** Assigned task **
For the listing that follows, give again exactly the lines from the one with "BOSNA I HERCEGOVINA" to the one with "Bannière pub", including both.

──────── Records to use ────────

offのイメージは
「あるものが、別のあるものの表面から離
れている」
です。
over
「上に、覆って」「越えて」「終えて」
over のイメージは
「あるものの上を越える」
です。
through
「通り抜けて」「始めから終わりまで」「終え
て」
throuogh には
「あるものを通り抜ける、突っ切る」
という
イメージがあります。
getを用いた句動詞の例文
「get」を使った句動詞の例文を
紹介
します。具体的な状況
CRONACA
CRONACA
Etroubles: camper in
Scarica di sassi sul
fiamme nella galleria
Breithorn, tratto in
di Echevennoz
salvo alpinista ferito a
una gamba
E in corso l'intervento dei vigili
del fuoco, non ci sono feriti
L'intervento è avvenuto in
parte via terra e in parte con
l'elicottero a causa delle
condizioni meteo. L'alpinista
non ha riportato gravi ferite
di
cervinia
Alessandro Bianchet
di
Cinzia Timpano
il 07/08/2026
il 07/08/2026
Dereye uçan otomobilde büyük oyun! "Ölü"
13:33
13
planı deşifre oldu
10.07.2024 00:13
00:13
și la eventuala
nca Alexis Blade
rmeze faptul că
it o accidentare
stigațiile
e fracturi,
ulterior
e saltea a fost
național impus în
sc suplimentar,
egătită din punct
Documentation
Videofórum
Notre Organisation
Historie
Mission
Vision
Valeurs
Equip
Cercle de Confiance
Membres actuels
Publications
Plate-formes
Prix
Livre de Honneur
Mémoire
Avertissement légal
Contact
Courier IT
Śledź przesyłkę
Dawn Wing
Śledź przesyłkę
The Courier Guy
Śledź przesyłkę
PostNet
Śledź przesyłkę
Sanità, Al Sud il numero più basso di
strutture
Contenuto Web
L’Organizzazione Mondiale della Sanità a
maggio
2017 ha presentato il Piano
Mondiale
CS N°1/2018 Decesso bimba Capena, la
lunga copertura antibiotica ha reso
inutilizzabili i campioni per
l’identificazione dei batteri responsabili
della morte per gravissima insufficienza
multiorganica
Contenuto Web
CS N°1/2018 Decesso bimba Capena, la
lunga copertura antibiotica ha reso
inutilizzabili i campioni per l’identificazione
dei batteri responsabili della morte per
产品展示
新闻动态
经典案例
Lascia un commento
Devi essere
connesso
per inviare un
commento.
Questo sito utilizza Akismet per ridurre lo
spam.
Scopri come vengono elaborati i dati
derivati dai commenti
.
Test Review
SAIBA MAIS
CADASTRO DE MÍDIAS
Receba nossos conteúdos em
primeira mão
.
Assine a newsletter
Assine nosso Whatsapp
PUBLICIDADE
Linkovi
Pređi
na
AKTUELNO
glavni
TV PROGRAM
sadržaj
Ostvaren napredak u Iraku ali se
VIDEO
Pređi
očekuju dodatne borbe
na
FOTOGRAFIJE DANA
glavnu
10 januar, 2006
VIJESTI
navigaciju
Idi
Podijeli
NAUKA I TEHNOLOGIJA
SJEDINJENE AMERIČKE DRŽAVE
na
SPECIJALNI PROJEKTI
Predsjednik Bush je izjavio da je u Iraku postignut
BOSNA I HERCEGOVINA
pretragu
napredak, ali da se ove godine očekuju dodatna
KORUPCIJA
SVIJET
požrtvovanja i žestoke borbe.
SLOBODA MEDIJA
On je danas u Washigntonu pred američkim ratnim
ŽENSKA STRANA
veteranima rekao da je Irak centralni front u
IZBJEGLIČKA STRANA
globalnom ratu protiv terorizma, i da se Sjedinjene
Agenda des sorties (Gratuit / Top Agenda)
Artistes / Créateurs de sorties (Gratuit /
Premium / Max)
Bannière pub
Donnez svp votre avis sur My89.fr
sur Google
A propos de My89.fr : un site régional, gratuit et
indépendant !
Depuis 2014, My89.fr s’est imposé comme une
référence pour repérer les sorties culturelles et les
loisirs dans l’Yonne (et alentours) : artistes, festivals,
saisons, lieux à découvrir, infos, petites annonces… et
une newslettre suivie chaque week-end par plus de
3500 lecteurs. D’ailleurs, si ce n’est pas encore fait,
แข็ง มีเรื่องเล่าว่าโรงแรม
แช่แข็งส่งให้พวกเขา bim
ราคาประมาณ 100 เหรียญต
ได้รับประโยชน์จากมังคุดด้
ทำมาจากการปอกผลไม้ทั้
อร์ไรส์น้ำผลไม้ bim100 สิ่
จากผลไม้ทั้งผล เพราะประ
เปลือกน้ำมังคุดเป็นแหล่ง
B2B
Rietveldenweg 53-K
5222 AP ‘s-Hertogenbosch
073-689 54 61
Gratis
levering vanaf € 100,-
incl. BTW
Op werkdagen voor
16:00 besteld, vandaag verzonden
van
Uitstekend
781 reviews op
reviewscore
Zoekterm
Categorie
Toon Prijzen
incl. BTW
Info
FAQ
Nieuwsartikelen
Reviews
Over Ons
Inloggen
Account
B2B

────────

** Response area **
BOSNA I HERCEGOVINA
pretragu
napredak, ali da se ove godine očekuju dodatna
KORUPCIJA
SVIJET
požrtvovanja i žestoke borbe.
SLOBODA MEDIJA
On je danas u Washigntonu pred američkim ratnim
ŽENSKA STRANA
veteranima rekao da je Irak centralni front u
IZBJEGLIČKA STRANA
globalnom ratu protiv terorizma, i da se Sjedinjene
Agenda des sorties (Gratuit / Top Agenda)
Artistes / Créateurs de sorties (Gratuit /
Premium / Max)
Bannière pub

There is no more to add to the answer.